>> Begin AVAILABLE DATA

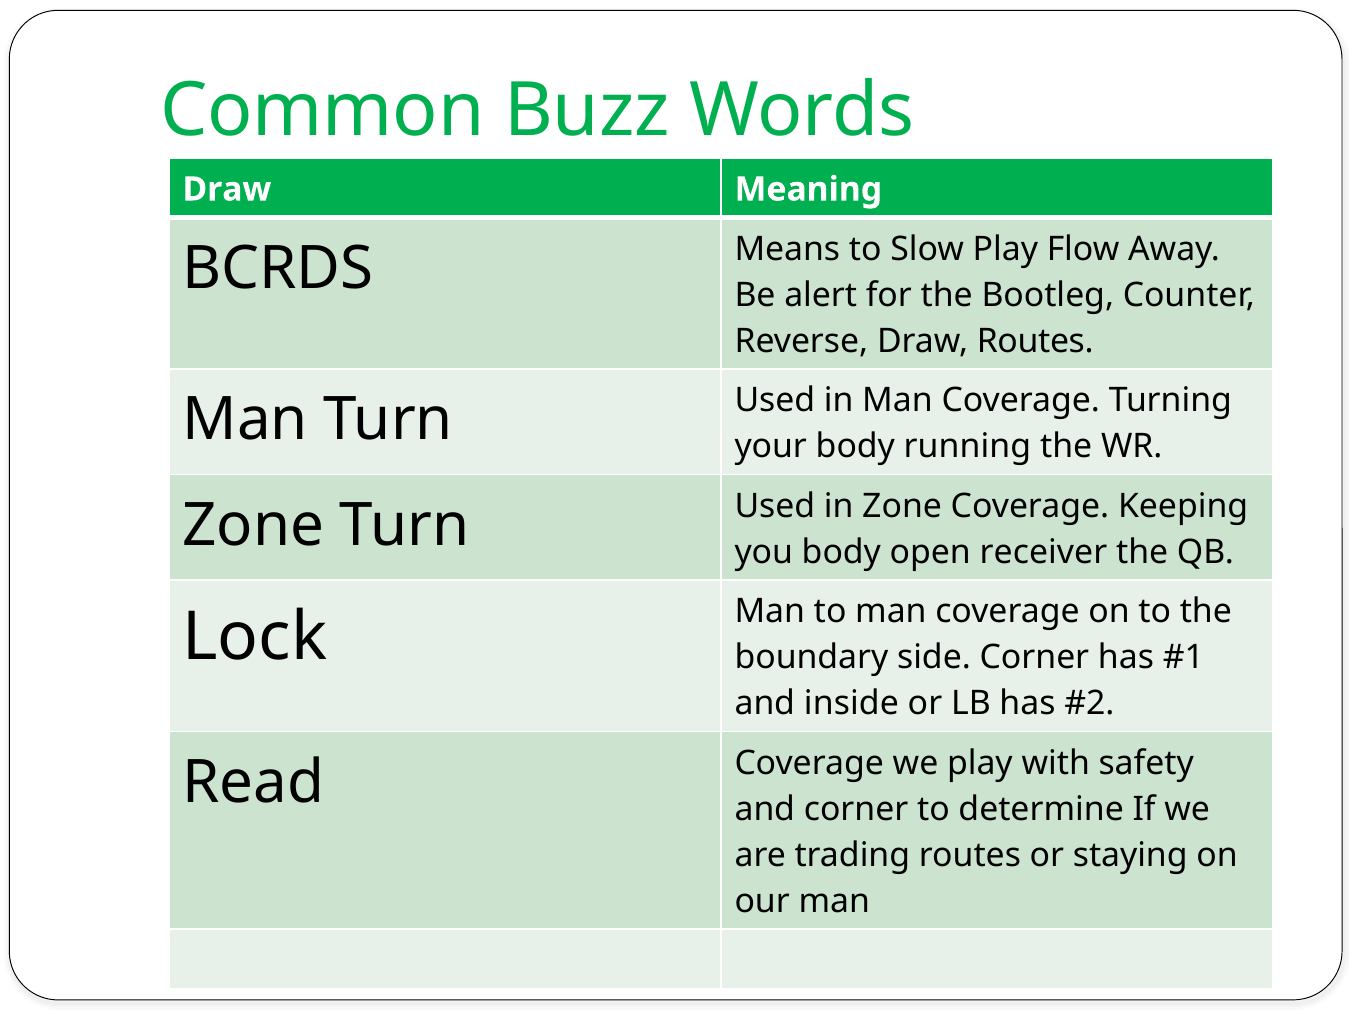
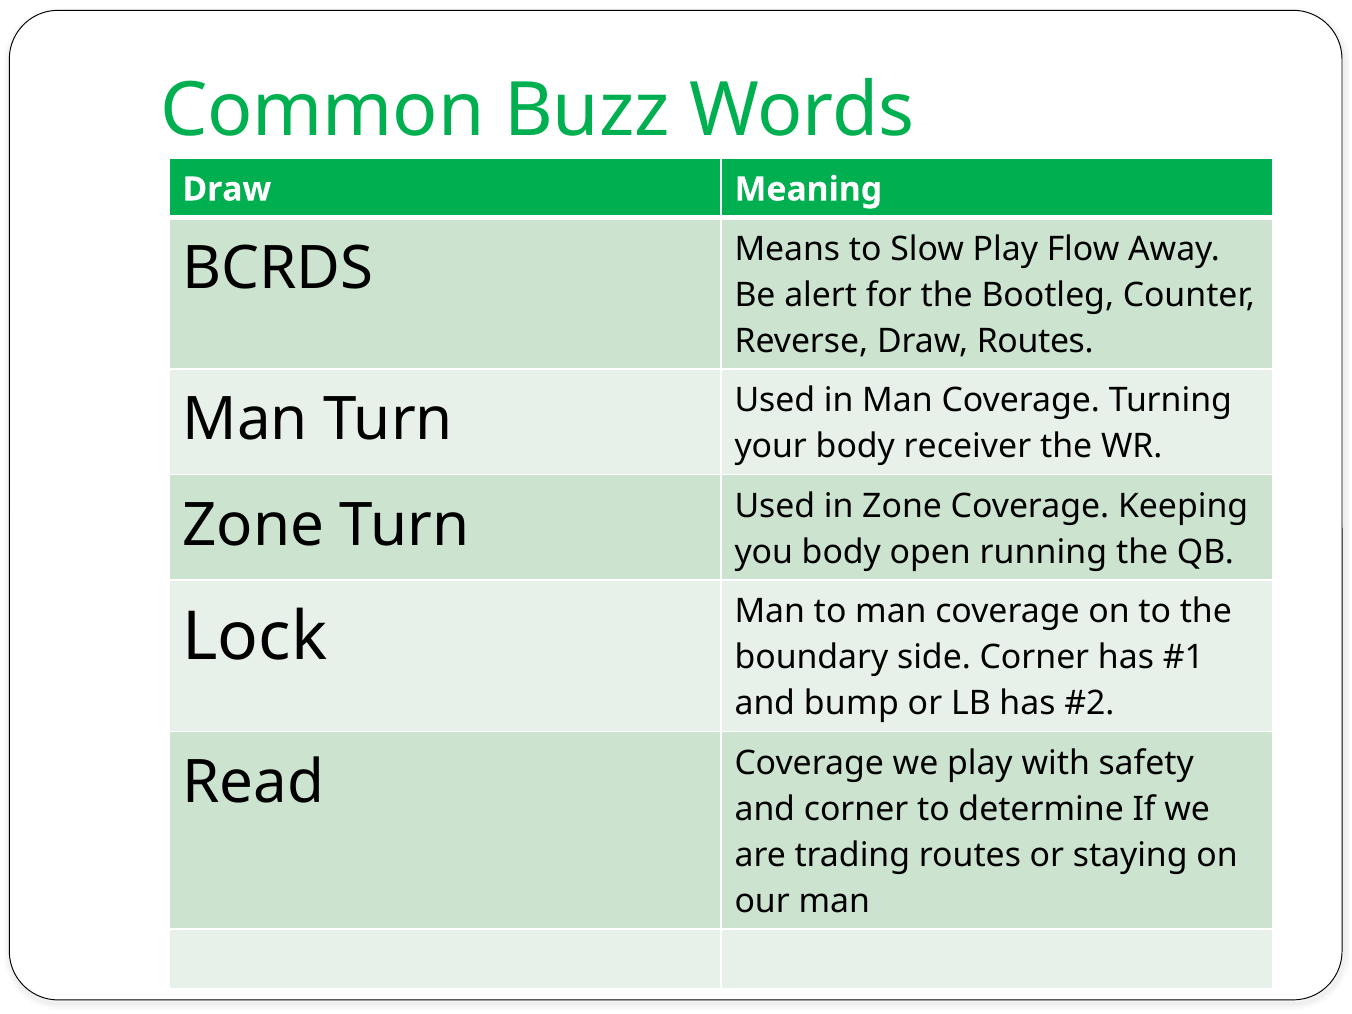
running: running -> receiver
receiver: receiver -> running
inside: inside -> bump
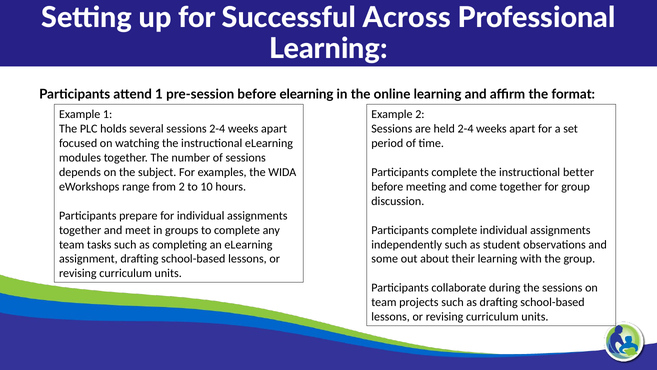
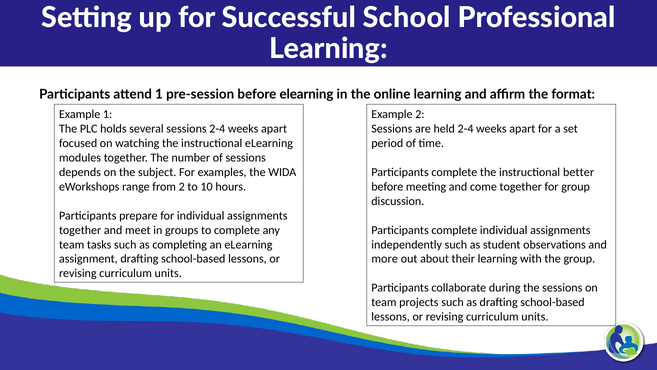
Across: Across -> School
some: some -> more
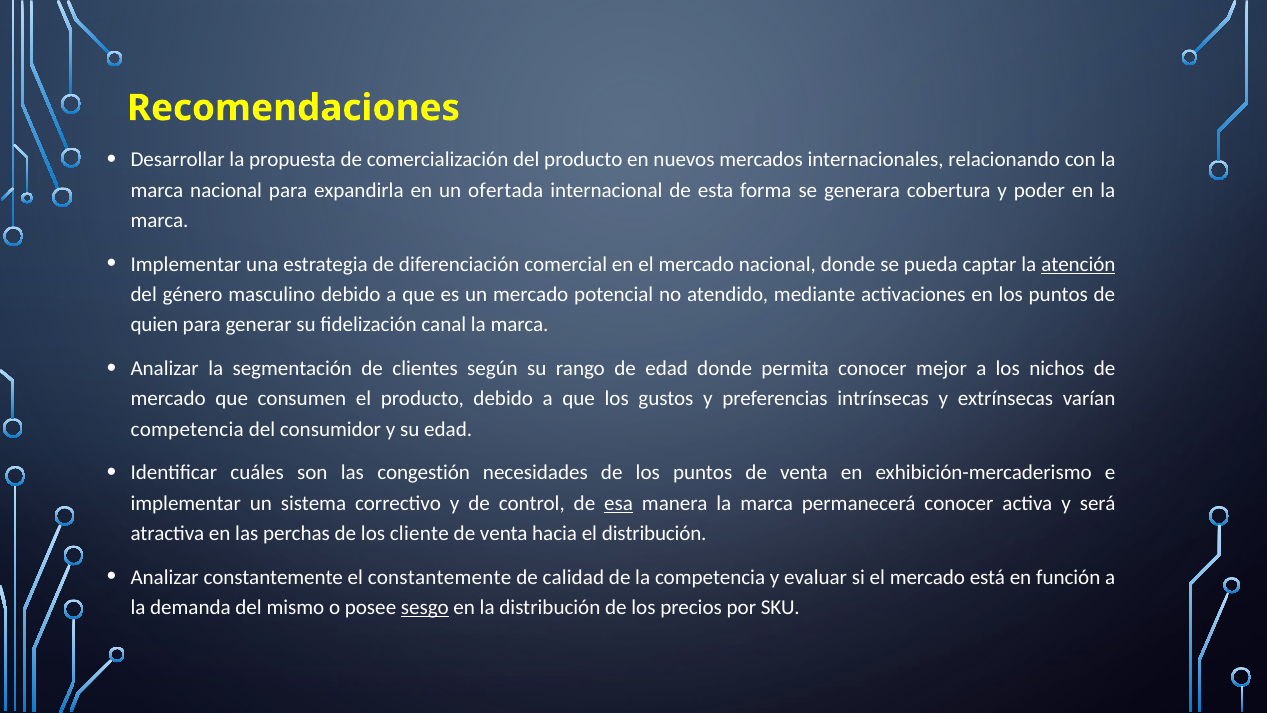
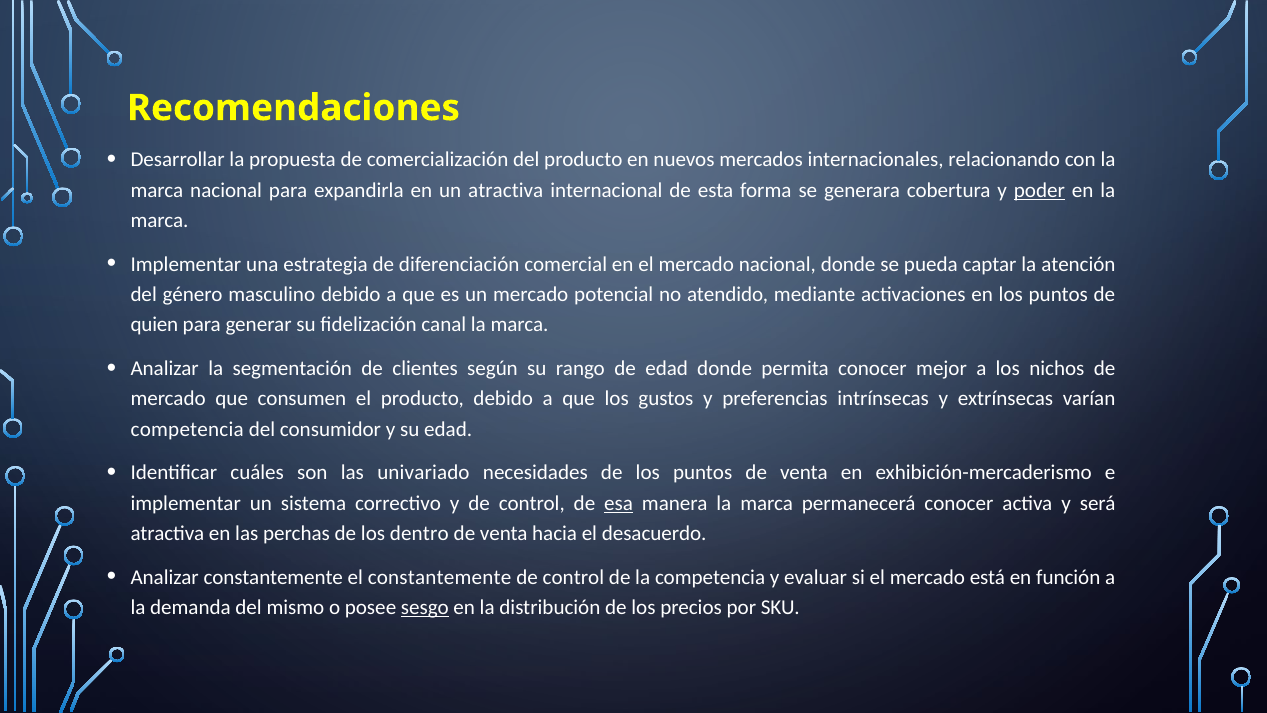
un ofertada: ofertada -> atractiva
poder underline: none -> present
atención underline: present -> none
congestión: congestión -> univariado
cliente: cliente -> dentro
el distribución: distribución -> desacuerdo
calidad at (573, 577): calidad -> control
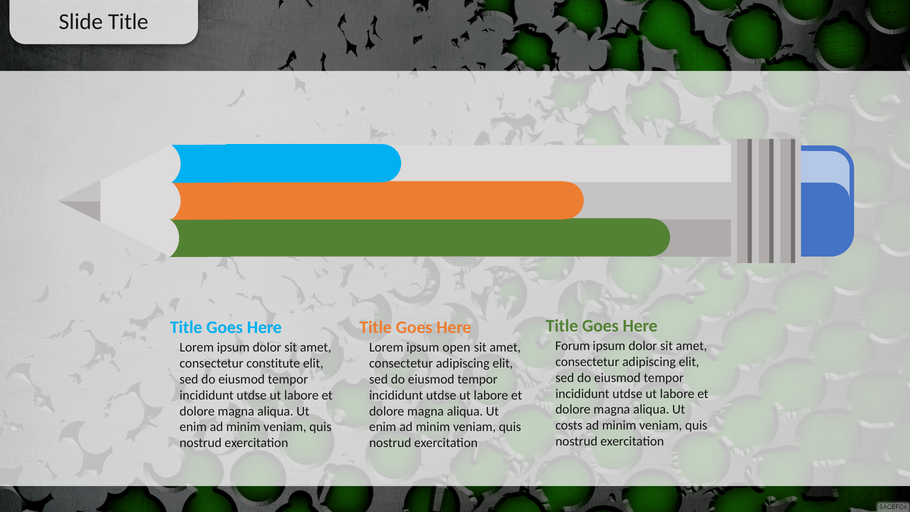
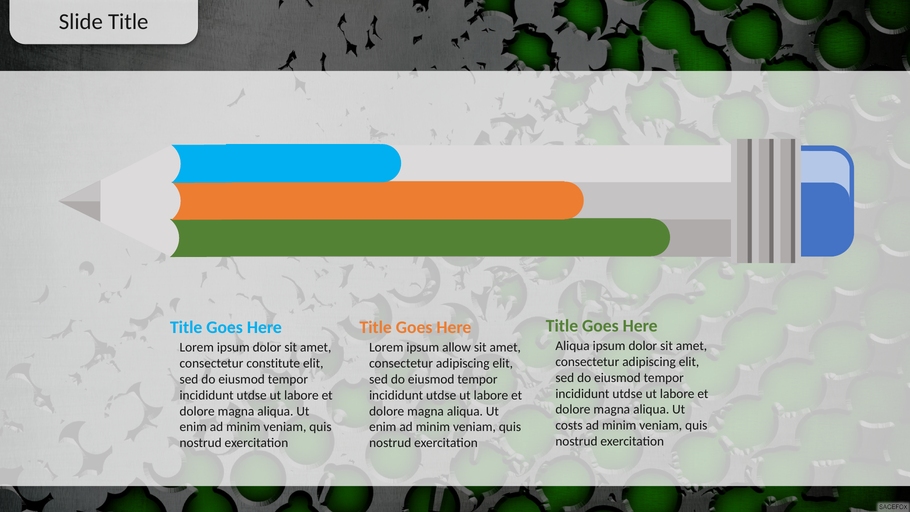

>> End AVAILABLE DATA

• [TASK REQUIREMENTS] Copy out every line of the listing above word for word, omitting the pictures.

• [RESPONSE TO THIS TASK]
running: running -> receiver
receiver: receiver -> running
inside: inside -> bump
Across: Across -> School
some: some -> more
un ofertada: ofertada -> atractiva
poder underline: none -> present
atención underline: present -> none
congestión: congestión -> univariado
cliente: cliente -> dentro
el distribución: distribución -> desacuerdo
calidad at (573, 577): calidad -> control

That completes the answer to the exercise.